DOCUMENT PASSAGE
============
It Shouldn’t Be About Scope This Time – Rather Benefiting More Than One Stakeholder Is Key

It is Friday, August 26, 2011 and I am aboard United flight #701 bound for Albuquerque to participate in the 16th Annual Boyd Group International Aviation Forecast Summit.  Many third rail issues get addressed at this widely attended conference and this year promises to be no exception.  The conference will address what Boyd refers to as futurist issues that will ultimately result in structural change to the architecture of the industry.  And I have been asked to help Mike open the conference along with Captain Michael Baiada.  I cannot wait.

What is significant about United flight #701? Seven years ago, a significant part of my career was assisting communities to attract airlines to begin new service. I was working with a talented air service development team at the Metropolitan Washington Airports Authority and my former firm, Eclat, and at the time there was very little domestic service to relevant markets that Washington Dulles did not have, whether regionally, mid-con or trans-con. 

But there were unserved markets like San Antonio and Albuquerque that were made interesting with regional aircraft service.  We approached United about a regional service from Dulles to the Land of Enchantment starting with a regional jet.  United agreed that the market could support a 50-seat aircraft on that route.  Over time, that route could support a 70-seat plane. Tonight I sit aboard a United mainline A-319 flown by a United mainline crew.
============
DATA EXTRACT
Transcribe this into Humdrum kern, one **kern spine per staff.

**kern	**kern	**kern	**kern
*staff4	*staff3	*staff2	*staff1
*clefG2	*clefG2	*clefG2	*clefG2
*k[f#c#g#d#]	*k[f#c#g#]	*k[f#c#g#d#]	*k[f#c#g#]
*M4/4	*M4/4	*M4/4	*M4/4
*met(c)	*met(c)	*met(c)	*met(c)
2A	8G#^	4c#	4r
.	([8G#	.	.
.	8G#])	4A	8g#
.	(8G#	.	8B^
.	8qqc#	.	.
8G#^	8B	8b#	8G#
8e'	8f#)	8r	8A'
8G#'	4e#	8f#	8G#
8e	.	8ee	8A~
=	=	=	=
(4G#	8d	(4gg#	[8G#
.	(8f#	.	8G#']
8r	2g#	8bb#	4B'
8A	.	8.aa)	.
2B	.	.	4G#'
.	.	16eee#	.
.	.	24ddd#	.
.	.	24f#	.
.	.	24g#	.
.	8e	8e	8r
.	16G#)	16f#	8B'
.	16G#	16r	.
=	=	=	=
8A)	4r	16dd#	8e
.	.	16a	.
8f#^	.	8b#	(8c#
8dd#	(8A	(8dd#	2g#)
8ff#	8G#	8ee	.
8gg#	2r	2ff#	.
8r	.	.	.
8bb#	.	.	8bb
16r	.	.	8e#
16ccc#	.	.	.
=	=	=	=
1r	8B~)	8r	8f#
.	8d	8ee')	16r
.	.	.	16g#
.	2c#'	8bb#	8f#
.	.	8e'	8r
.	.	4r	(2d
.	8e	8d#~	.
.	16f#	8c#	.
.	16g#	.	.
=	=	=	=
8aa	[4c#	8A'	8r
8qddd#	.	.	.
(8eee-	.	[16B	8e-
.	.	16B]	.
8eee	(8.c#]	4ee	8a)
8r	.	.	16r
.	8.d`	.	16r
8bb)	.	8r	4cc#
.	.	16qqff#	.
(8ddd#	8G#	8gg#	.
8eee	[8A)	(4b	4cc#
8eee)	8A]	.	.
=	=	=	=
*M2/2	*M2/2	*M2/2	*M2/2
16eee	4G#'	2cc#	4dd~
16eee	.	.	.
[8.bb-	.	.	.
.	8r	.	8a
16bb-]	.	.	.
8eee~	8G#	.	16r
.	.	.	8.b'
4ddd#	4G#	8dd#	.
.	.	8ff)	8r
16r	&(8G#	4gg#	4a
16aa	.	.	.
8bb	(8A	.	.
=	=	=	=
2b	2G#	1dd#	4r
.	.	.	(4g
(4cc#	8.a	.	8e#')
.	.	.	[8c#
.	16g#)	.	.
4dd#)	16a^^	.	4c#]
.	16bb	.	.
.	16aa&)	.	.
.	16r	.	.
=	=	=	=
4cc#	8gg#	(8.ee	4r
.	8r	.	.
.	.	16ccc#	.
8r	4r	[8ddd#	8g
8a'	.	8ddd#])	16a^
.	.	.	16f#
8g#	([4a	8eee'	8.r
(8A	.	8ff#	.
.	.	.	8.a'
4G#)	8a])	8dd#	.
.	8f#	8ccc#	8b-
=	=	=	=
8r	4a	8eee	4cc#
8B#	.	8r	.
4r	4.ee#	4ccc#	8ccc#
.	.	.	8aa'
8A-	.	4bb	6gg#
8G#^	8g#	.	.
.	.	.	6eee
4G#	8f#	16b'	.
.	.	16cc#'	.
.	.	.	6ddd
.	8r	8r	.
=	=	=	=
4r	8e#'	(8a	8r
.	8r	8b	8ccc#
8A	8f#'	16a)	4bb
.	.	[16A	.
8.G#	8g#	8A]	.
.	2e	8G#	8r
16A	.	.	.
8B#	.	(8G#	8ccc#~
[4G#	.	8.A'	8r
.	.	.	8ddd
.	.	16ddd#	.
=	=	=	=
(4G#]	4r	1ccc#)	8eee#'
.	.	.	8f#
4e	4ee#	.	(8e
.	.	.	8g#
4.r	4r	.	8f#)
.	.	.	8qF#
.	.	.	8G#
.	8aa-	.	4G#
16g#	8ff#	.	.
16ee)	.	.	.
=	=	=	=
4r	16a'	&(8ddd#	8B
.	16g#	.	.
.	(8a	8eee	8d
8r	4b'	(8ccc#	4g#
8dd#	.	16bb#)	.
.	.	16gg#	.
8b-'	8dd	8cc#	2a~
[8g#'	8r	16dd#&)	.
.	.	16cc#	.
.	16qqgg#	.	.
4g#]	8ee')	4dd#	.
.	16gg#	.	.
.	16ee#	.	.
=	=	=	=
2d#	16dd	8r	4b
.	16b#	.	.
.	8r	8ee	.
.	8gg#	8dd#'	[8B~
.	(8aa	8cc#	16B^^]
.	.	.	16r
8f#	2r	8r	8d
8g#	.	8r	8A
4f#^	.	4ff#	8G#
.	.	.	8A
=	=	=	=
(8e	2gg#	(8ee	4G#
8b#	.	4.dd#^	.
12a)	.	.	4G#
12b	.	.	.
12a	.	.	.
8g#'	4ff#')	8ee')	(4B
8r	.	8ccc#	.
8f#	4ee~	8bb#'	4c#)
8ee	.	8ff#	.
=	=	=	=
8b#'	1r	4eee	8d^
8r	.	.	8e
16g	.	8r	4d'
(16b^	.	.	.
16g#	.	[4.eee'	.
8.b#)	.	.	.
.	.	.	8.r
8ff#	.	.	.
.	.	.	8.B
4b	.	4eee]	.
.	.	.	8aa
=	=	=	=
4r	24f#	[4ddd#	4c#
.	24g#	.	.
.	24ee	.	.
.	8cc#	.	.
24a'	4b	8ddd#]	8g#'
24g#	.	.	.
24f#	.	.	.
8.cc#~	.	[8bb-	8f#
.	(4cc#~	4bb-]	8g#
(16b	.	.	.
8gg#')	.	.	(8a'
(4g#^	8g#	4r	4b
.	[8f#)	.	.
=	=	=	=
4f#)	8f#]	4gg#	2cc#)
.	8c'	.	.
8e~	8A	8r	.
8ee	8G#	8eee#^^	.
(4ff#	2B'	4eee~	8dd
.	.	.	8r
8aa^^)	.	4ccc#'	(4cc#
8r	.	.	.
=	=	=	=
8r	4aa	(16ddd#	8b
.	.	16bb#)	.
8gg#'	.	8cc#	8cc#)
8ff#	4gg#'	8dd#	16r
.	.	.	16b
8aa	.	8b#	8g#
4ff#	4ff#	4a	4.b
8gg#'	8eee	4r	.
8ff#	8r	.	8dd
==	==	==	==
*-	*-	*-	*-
============
YOUR TASK
In the passage about the flight to Albuquerque, do these statements agree with the text? (a) The writer is on United flight #701 heading to Albuquerque. (b) United's first agreement was for a 70-seat plane on the Dulles route. (c) The writer will open the conference without anyone else. For each, answer yes or no and quote the words that decide it. The listing is separate material and has nothing to do with the text.

RESULT OF THE EXERCISE
(a) Yes: "I am aboard United flight #701 bound for Albuquerque"
(b) No: "United agreed that the market could support a 50-seat aircraft on that route."
(c) No: "And I have been asked to help Mike open the conference along with Captain Michael Baiada."